S’appuyant sur des approches théoriques issues de l’histoire de la musicologie, de la sociologie urbaine et des études sonores pour mettre en lumière les archives nouvellement apparues Fanfare for a City soutient que l’urbanisme a été une force motrice dans la façon dont la musique a été produite, jouée et contrôlée au cours du XXe siècle.

Jacek Blaszkiewicz est un musicologue étasunien spécialisé dans la musique française du XIXe siècle, la critique et l’esthétique. Ses intérêts de recherche et d’enseignement comprennent l’opéra et l’opérette, la musique de rue, l’histoire urbaine, les théories de l’écoute, la lecture à vue et les études sonores historiques.

Il est l’auteur de Fanfare for a City : Music and the Urban Imagination in Haussmann’s Paris (University of California Press, 2023). L’ouvrage révèle le rôle fondamental que l’urbanisation a joué dans le façonnement de la vie musicale de la ville entre 1850 et 1870. Ses articles scientifiques paraissent dans les revues 19th-Century Music, Cambridge Opera Journal, Current Musicology et Journal of Musicology. Son article de 2022, « Verdi, Auber et le type Aida », a remporté un prix Deems Taylor/Virgil Thomson de la Fondation ASCAP. Il a reçu de nombreuses bourses, dont une bourse Fulbright, la bourse Alvin H. Johnson AMS-50 et le prix M. Elizabeth C. Bartlet de l’American Musicological Society.

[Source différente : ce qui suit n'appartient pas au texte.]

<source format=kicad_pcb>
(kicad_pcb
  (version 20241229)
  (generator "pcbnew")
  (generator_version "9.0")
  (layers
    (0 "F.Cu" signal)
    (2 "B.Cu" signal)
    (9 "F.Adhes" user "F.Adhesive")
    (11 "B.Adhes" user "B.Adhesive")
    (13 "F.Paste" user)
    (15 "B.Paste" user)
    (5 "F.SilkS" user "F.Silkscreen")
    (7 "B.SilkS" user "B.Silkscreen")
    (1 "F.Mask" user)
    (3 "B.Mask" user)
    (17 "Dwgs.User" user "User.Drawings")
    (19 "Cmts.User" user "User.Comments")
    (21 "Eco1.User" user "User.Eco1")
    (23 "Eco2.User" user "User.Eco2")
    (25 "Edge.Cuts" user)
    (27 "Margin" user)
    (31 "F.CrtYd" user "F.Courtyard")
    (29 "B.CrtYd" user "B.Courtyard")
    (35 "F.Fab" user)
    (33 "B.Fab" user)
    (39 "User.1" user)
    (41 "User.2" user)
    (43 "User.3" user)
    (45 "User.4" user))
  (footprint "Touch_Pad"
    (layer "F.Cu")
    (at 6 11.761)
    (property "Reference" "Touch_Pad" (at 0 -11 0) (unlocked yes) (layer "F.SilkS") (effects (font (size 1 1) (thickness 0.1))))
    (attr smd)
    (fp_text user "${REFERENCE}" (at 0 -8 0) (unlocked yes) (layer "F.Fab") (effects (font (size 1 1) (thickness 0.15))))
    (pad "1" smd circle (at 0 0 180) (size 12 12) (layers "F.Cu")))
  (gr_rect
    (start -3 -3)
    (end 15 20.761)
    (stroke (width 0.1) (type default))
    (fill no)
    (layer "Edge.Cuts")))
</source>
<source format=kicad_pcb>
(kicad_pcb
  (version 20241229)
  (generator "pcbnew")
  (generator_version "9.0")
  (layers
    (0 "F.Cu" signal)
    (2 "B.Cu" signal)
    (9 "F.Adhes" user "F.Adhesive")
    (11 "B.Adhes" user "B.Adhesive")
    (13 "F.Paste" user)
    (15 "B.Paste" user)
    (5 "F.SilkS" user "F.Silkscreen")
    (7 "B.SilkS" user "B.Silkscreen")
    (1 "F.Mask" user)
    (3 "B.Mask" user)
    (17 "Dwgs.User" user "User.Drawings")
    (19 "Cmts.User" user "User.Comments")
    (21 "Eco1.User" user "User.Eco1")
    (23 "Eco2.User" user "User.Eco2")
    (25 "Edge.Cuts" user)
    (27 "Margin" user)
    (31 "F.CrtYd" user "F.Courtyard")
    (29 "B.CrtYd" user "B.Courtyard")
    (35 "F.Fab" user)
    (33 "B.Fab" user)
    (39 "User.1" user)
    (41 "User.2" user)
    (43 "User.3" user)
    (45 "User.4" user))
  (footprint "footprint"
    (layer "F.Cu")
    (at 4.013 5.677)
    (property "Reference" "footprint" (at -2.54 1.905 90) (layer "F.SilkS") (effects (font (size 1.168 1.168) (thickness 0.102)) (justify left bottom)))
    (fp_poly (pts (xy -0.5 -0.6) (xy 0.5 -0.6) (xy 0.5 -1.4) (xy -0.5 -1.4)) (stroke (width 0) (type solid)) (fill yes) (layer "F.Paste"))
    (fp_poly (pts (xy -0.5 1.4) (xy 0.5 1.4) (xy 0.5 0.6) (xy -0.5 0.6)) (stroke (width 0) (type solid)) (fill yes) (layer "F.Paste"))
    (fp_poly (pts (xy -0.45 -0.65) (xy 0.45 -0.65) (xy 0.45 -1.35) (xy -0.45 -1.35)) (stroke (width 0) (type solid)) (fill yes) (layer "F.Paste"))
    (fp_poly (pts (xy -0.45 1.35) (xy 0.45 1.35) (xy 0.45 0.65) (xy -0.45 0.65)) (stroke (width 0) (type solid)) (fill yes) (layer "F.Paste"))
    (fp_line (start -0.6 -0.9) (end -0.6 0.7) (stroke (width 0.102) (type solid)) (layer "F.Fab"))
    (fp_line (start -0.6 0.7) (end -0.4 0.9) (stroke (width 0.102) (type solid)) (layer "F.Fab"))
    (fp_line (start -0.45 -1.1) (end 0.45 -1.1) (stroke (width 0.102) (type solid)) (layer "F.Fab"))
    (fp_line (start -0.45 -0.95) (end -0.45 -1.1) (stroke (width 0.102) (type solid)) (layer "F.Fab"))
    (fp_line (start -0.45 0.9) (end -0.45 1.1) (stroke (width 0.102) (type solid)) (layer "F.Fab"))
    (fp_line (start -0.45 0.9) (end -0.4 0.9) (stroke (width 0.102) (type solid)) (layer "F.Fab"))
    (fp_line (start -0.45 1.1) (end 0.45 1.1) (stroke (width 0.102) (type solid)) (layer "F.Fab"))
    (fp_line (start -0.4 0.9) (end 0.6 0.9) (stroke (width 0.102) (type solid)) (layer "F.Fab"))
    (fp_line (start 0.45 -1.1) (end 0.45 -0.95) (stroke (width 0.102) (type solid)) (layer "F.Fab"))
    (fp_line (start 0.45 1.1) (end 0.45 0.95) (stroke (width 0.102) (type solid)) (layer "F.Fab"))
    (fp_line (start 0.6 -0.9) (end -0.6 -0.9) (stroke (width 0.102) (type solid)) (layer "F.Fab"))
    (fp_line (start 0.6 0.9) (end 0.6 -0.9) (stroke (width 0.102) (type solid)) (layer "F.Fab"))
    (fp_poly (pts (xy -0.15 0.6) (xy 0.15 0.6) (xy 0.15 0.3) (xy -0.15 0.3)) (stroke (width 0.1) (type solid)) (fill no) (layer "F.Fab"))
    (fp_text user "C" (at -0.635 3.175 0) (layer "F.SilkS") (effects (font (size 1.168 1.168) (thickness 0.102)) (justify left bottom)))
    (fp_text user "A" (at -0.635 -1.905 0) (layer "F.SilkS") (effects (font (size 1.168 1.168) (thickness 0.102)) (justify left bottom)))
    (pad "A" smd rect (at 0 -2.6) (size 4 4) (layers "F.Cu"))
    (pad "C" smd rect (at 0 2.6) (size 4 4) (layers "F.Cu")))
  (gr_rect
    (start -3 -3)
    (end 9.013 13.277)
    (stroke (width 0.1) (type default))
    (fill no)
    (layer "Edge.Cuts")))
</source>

À l’Université d’État de Wayne (à Détroit, dans le Michigan), Jacek Blaszkiewicz enseigne des cours de premier et de deuxième cycle en histoire de la musique. Les séminaires récents proposés aux diplômés comprennent « Le son et la ville », « Paris : capitale musicale de la modernité » et « Esthétique de la musique et des Lumières ». Dans ses cours de premier cycle, les étudiants discutent d’une série de questions qui mettent l’histoire en contact avec des questions d’actualité, telles que le contrôle de l’accès à la musique classique, les questions de travail, la technologie et la pédagogie. Son travail avec des non-spécialistes lui a valu un prix d’enseignement en éducation générale en 2023.

Jacek Blaszkiewicz est titulaire d’un doctorat. en musicologie de l’Eastman School of Music. Avant de rejoindre la faculté d’histoire de la musique de Wayne State, il a enseigné au Williams College, à Eastman et à l’Université Stony Brook.